Again, this post is about Flywheel Marketing. The goal of writing articles is to put in a nominal amount of effort that has long term payoff. Three months is an reasonable checkpoint, but I may not know if the time spent writing will pay off for another year. Direct sales conversions are the optimal payoff, but they aren't the only goal. Another goal is to establish your site as an authoritative reference for a given genre.

I imagine someone with a high traffic site might think the graph to the right is abysmal. But when I spent only two hours writing an article about an obscure topic like Nassi-Shneiderman Diagrams, and it is trending towards an additional 2000 visitors / year to my site, it's a nice motivation towards more article writing.

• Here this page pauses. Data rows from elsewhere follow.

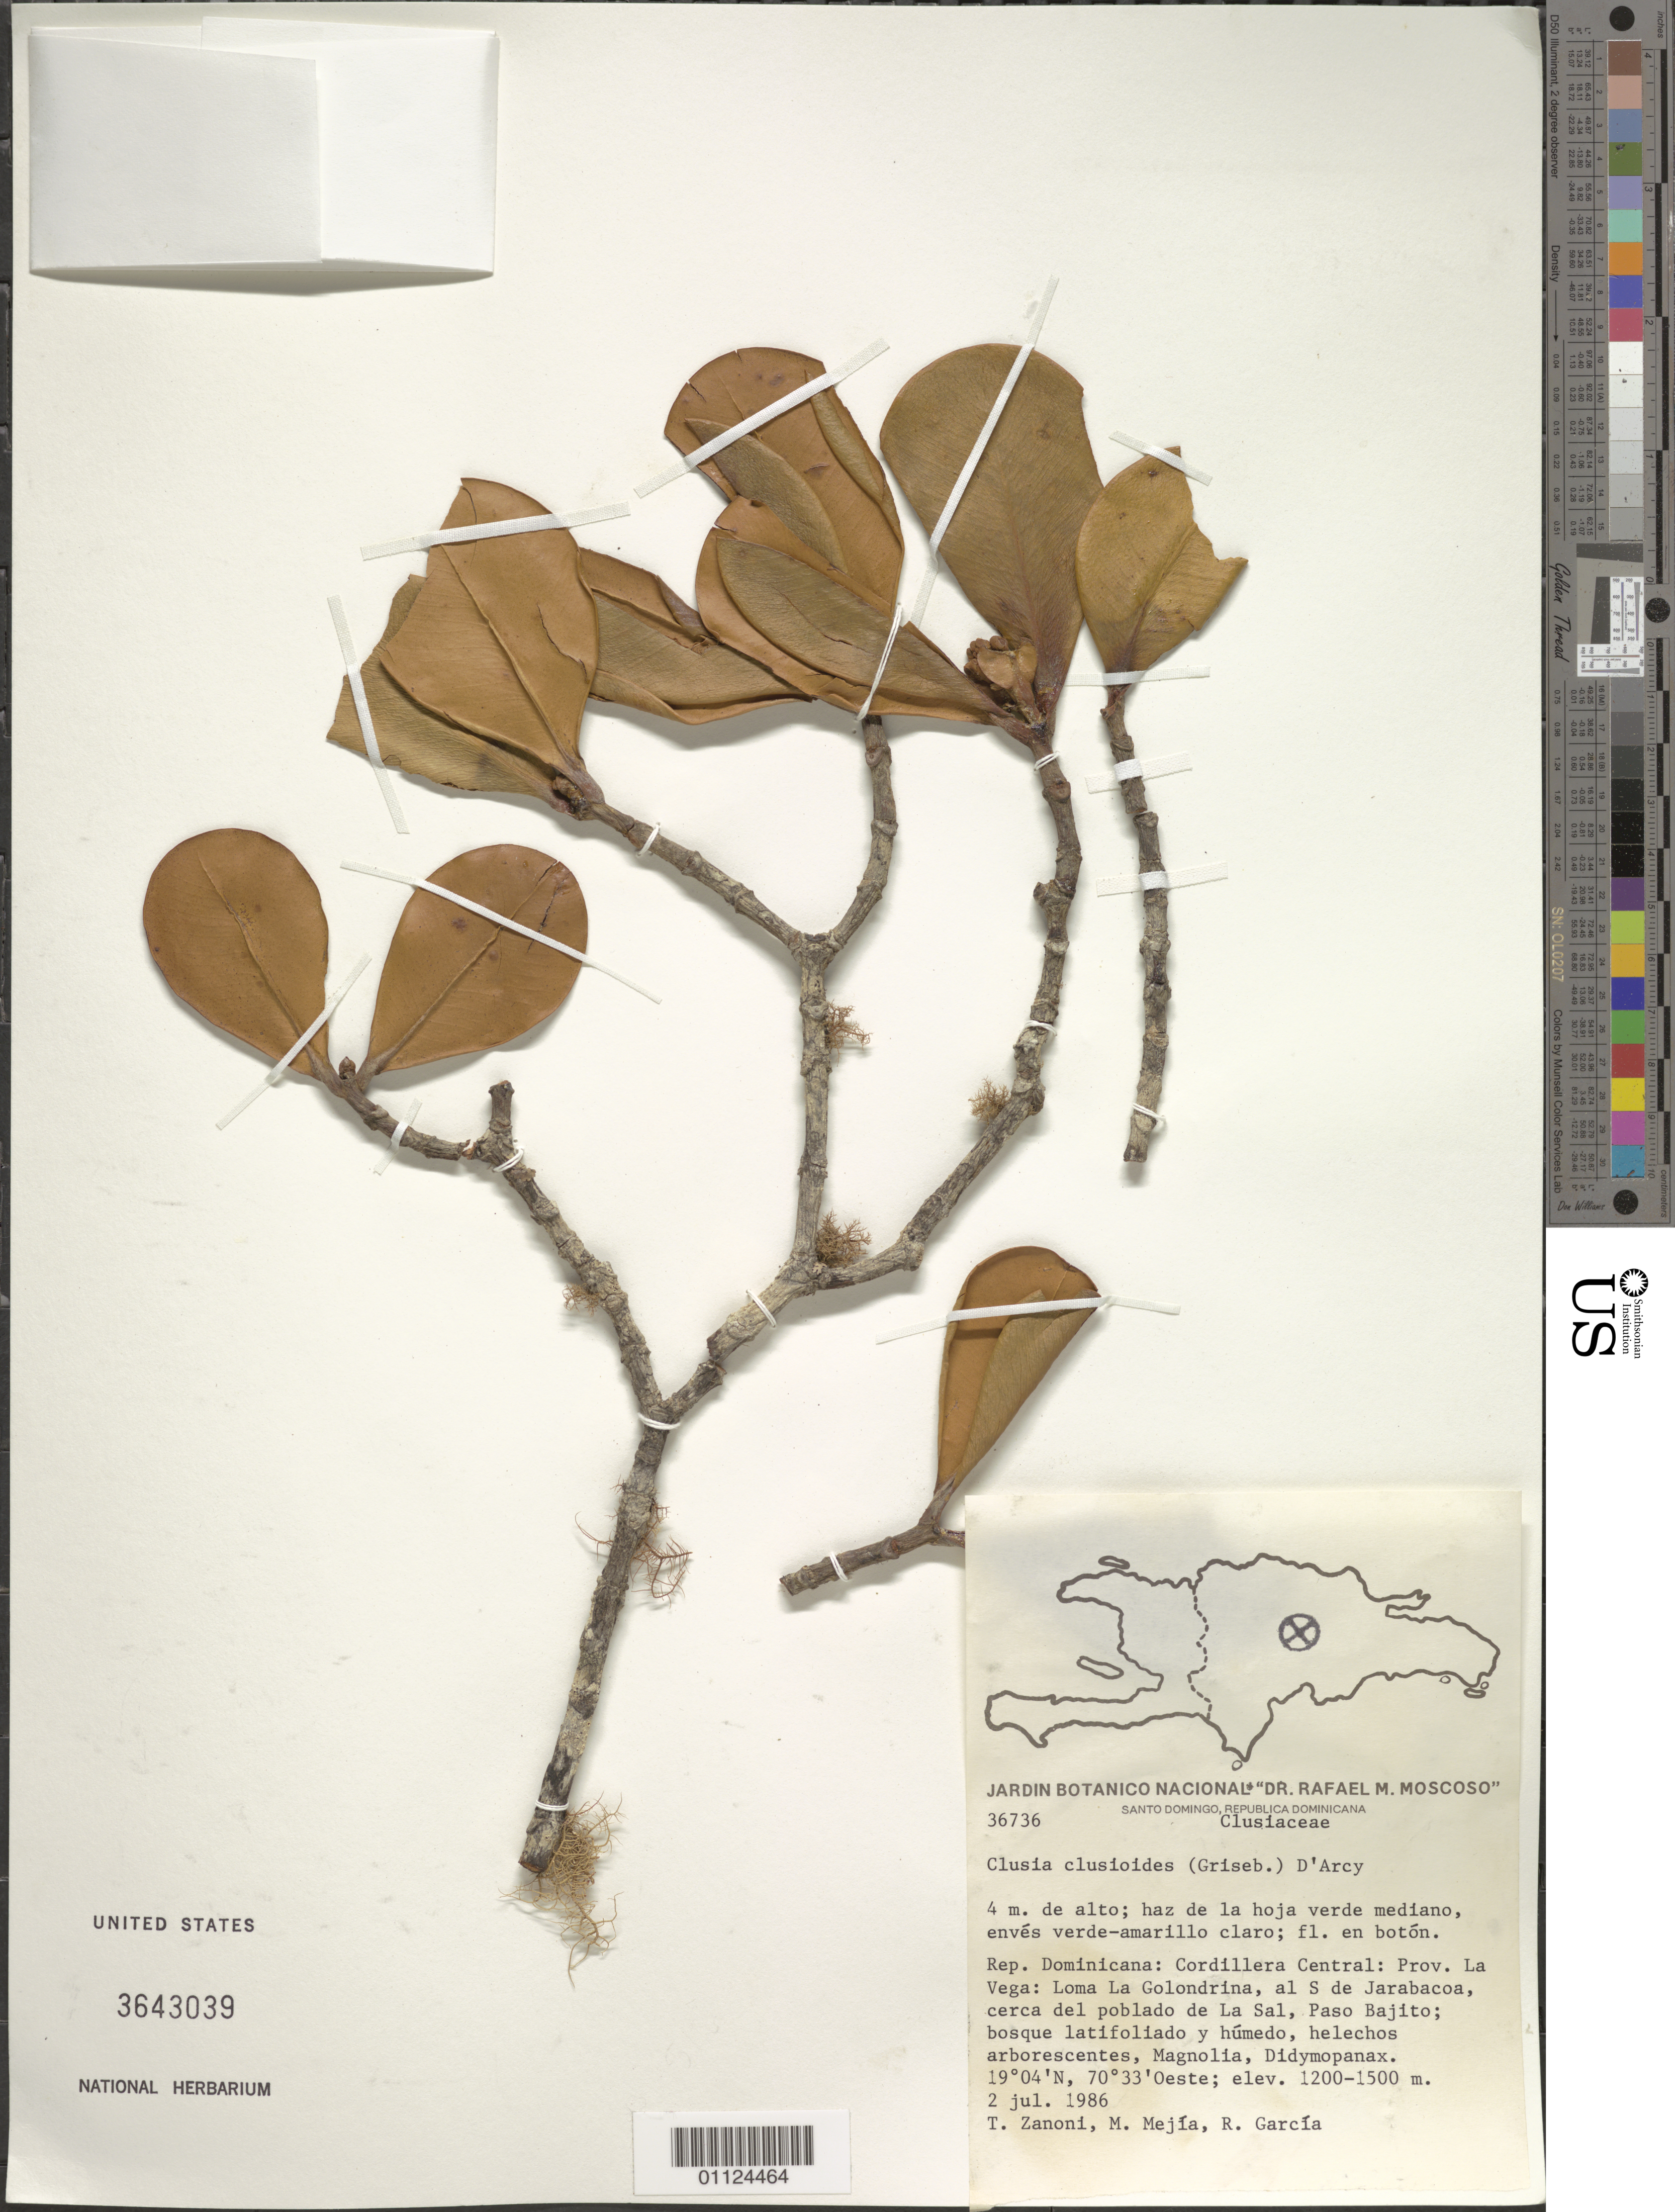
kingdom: Plantae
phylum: Tracheophyta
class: Magnoliopsida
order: Malpighiales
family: Clusiaceae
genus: Clusia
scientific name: Clusia clusioides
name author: (Griseb.) D'Arcy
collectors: T. A. Zanoni, M. Mejia & R. Garcia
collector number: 36736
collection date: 1986-07-02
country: Dominican Republic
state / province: La Vega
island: Hispaniola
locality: Cordillera Central; Loma La Golondrina, al S de jarabacoa, cerca del poblado de La Sal, Passo Bajito.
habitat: Bosque latifoliado y húmedo, helechos arborescentes, Magnolia, Didymopanax.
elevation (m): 1200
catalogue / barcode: US 3643039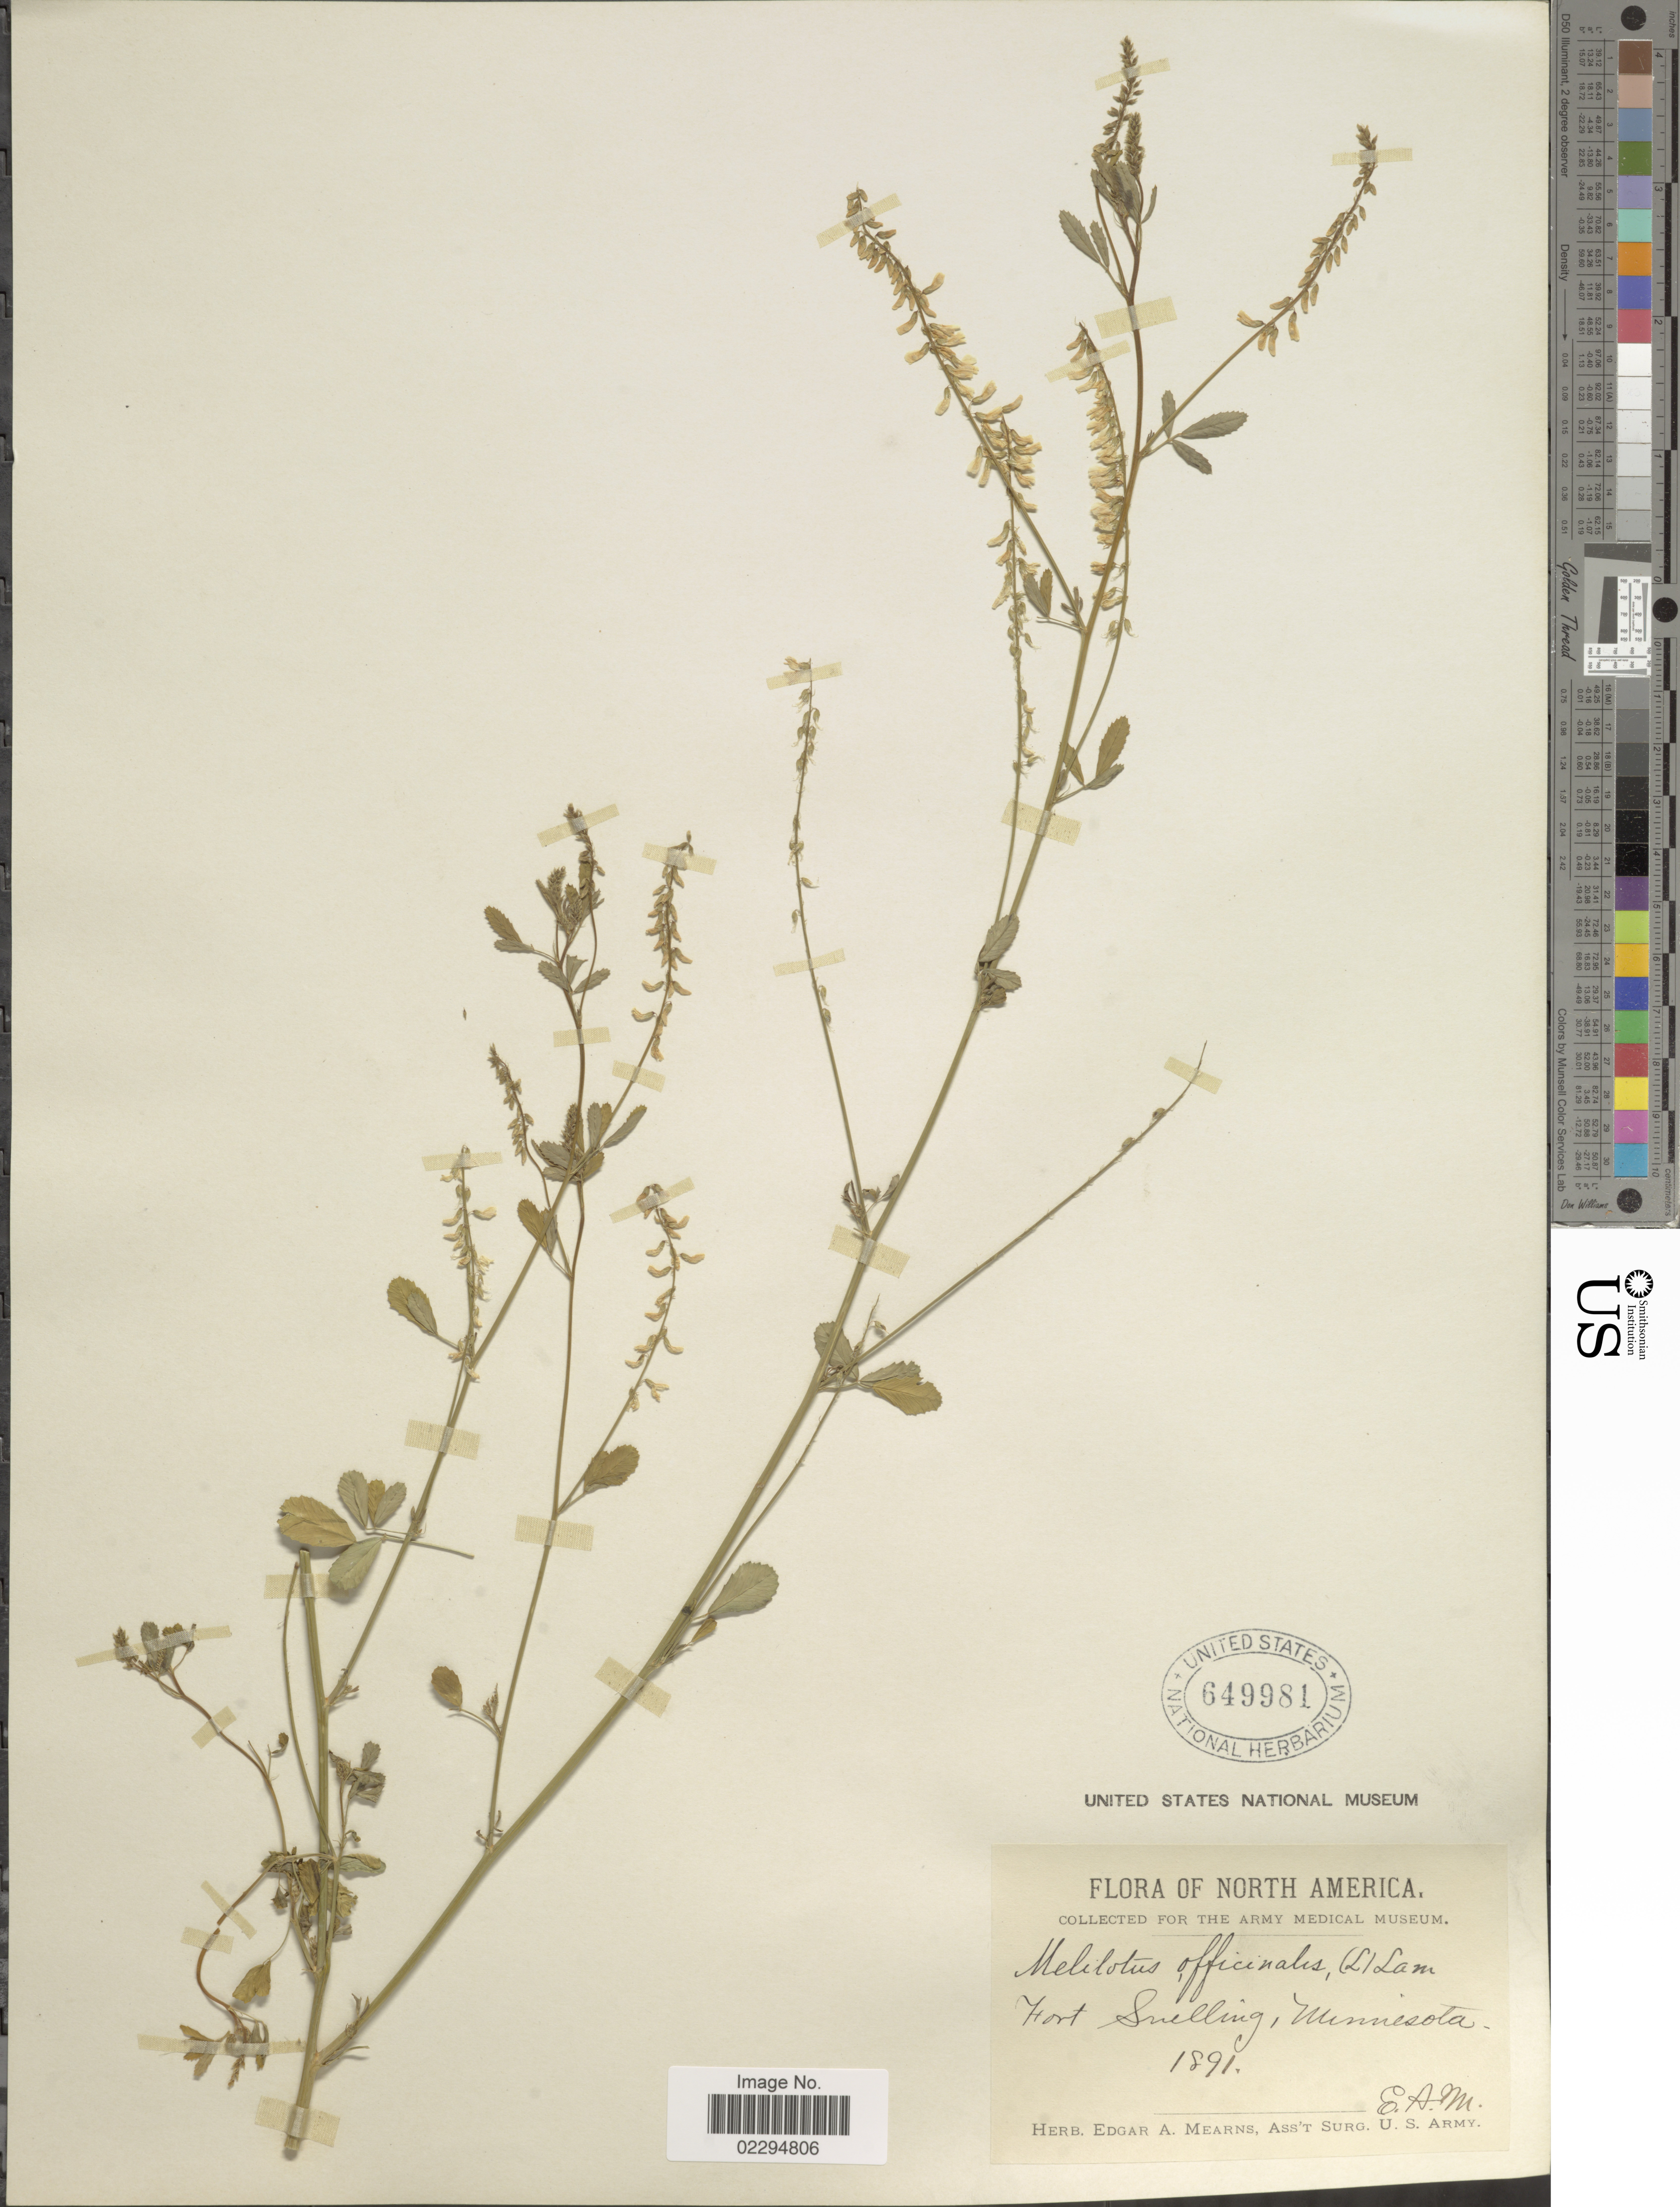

One More Thing to Consider

If you use Google AdWords or other advertising channels, you can opt to show your ads on content networks. When you build up a body of article pages, you are creating a mini content network of your own. It's a great testing ground for your ad content. I put inline product banners in all the BreezeTree articles and A/B test headlines, content, styles, and buttons. The product banners account for a decent number of FlowBreeze downloads every month - enough that, just thinking about how much it would cost to get the same results through advertising, makes me want to hide my wallet.

Update

I stumbled across semrush.com, which provides traffic and advertising estimation data for websites. Like most of these tools, I'm sure their traffic estimations are a bit off, but they do provide one interesting metric: SE traffic price. It's the estimated amount that you would need to pay each month to get the same number of visitors through ads that you do through organic traffic. For breezetree.com, the estimate is $21,764 / month. Of course, you would need to multiply that by the percentage of article readers who click through to your product page, but it's still a pretty convincing reason to develop content for your site.